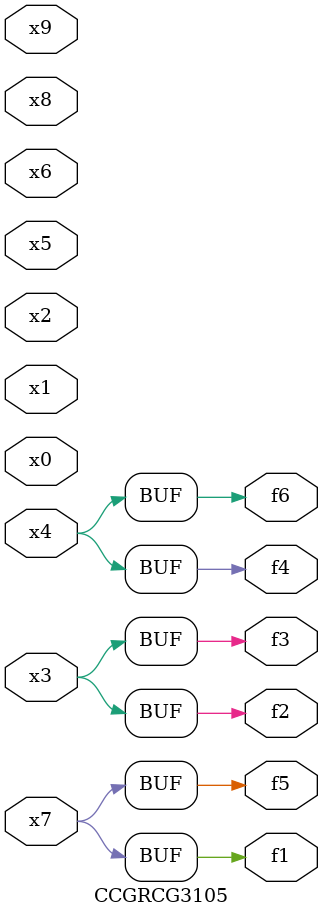
<source format=v>
module CCGRCG3105(
	input x0, x1, x2, x3, x4, x5, x6, x7, x8, x9,
	output f1, f2, f3, f4, f5, f6
);
	assign f1 = x7;
	assign f2 = x3;
	assign f3 = x3;
	assign f4 = x4;
	assign f5 = x7;
	assign f6 = x4;
endmodule

</source>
__________________________________________________
§ TASK BRIEF: Copy out all the entries precisely. No images.

§ EXERCISE RESPONSE:
<source format=v>
module CCGRCG3105(
	input x0, x1, x2, x3, x4, x5, x6, x7, x8, x9,
	output f1, f2, f3, f4, f5, f6
);
	assign f1 = x7;
	assign f2 = x3;
	assign f3 = x3;
	assign f4 = x4;
	assign f5 = x7;
	assign f6 = x4;
endmodule

</source>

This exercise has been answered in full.